Falta de austeridade fiscal
Paulo Guedes pode falar o quanto quiser sobre reformas e redução de gastos, mas só cai nesse conto quem não viu a agenda do governo federal nos últimos três meses. O plano de reeleição tem dominado as decisões de toda equipe ministerial, e não seria diferente na Economia. Todos os projetos apresentados nos últimos 2 meses elevam os gastos públicos, não o enxugam. O Renda Cidadã, a retomada de obras de infraestrutura, a renúncia fiscal no Imposto de Renda, o subsídio no salário de jovens em busca do primeiro emprego. Todas essas medidas elevam o gasto da máquina pública sob a premissa no aumento da arrecadação. Essa conta, no entanto, não cola mais para o mercado. Durante boa parte das gestões do PT havia esse argumento para não mexer nas despesas, e deu no que deu. O crescimento na arrecadação tende a ser cíclico enquanto a redução de despesas é perene. É só fazer as contas.

Aumento da Selic
Com a inflação em alta, uma das medidas mais esperadas para a economia é que o Banco Central suba a taxa média de juros, ou Selic, para tentar controlar os preços.

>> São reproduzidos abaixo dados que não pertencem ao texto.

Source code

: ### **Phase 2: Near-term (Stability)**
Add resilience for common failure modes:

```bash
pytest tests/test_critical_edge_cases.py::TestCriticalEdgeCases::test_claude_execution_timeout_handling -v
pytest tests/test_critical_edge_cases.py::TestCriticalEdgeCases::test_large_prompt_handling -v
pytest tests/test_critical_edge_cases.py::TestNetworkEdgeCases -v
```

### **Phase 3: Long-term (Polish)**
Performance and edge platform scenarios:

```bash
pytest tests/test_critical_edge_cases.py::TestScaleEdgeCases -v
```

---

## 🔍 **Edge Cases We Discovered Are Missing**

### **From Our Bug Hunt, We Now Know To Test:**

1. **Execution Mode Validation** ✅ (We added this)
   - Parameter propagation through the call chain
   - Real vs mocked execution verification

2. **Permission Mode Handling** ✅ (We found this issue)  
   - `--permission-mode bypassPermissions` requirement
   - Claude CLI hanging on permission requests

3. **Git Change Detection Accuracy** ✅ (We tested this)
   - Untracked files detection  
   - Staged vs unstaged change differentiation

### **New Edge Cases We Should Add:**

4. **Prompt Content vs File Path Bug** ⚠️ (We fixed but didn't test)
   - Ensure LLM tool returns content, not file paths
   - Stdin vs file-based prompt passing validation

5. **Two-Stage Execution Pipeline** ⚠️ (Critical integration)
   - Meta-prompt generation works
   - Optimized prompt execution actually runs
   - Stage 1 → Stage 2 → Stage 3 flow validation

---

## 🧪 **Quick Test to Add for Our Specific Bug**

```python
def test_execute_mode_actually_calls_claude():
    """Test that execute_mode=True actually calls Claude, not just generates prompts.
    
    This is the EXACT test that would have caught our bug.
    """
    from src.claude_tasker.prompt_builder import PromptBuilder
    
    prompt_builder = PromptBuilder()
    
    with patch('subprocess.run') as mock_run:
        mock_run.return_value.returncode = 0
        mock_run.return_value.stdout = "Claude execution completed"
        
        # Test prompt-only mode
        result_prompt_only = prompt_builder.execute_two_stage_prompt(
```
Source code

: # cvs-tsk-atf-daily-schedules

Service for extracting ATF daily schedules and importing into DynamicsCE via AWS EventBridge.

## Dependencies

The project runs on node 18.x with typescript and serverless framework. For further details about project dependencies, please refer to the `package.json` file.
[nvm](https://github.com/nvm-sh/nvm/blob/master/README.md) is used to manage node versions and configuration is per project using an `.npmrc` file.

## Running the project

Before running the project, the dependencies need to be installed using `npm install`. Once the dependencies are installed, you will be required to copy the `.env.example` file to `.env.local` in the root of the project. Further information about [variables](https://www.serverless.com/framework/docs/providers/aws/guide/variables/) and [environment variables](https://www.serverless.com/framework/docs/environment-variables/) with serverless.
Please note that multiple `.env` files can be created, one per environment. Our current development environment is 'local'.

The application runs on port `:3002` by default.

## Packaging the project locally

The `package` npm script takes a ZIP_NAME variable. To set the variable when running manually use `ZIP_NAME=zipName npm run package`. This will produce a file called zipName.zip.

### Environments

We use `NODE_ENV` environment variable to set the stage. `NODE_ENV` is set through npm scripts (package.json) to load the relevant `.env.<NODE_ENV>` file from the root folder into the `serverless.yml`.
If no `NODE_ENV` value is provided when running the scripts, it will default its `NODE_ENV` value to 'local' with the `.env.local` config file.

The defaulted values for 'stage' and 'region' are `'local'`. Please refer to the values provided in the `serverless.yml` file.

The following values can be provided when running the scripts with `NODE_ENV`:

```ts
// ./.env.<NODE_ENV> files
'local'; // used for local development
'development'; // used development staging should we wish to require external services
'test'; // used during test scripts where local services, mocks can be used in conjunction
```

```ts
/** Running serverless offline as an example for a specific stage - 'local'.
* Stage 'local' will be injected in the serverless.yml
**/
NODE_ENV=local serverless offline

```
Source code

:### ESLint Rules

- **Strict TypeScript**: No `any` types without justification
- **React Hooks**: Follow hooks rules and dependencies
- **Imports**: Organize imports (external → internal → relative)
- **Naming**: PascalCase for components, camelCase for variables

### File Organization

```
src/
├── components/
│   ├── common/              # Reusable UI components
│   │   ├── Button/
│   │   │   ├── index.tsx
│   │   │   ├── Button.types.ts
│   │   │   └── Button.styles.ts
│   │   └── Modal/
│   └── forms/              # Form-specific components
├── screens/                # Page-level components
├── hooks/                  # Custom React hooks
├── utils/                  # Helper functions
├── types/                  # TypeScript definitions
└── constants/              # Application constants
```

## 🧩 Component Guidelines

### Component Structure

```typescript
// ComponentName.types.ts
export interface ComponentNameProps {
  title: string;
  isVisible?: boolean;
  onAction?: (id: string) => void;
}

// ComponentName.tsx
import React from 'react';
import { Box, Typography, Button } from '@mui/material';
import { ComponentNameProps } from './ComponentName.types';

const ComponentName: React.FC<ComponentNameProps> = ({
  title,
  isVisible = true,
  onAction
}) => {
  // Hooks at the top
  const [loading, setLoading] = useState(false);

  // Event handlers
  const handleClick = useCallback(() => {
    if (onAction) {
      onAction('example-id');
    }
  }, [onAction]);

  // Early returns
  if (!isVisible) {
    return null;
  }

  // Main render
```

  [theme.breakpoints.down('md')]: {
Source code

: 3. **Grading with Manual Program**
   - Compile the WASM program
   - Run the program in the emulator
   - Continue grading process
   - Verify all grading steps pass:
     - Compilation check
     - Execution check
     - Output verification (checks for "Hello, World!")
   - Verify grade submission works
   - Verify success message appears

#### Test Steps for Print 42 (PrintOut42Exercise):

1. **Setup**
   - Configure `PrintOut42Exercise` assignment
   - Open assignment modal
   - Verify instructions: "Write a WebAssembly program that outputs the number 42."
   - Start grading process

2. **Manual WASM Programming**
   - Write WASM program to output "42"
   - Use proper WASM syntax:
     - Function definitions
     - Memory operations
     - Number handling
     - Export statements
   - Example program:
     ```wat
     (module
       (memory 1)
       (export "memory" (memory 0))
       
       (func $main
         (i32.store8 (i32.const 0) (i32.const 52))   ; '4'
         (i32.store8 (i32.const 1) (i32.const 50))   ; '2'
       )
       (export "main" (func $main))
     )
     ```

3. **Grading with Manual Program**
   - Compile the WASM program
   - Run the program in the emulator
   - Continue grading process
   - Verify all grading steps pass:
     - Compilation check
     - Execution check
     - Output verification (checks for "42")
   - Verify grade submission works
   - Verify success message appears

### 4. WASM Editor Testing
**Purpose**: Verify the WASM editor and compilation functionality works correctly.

Esse mecanismo, usado sem freio durante o governo Dilma, não é uma ferramenta 100% eficiente e pode criar distorções econômicas com impacto direto no acesso ao crédito da população e das empresas, freando o avanço da economia.

Emprego não reage
“Tá faltando emprego nesse meu lugar / eu não tenho sossego eu quero é trabalhar / já pensei até em cruzar a fronteira”. Essa letra de Belchior escrita em 1982 poderia descrever o Brasil hoje (tirando o fato de que, em meio à pandemia, cruzar a fronteira se tornou mais difícil). Semelhanças à parte, o problema do emprego no Brasil não é algo novo e não vai ser superado se seguirmos fazendo as mesmas escolhas. Desonerar folha de pagamento de modo descontrolado, financiar parte dos salários de jovens ou flexibilizar a carteira de trabalho só serve para tapar buraco. Para resolver o problema estrutural do emprego é preciso pensar na base. Na capacitação, nas escolas e no desenvolvimento das próximas gerações. Pessoas mais capacitadas ganham mais, consomem mais, empregam mais e o País avança. Simples assim.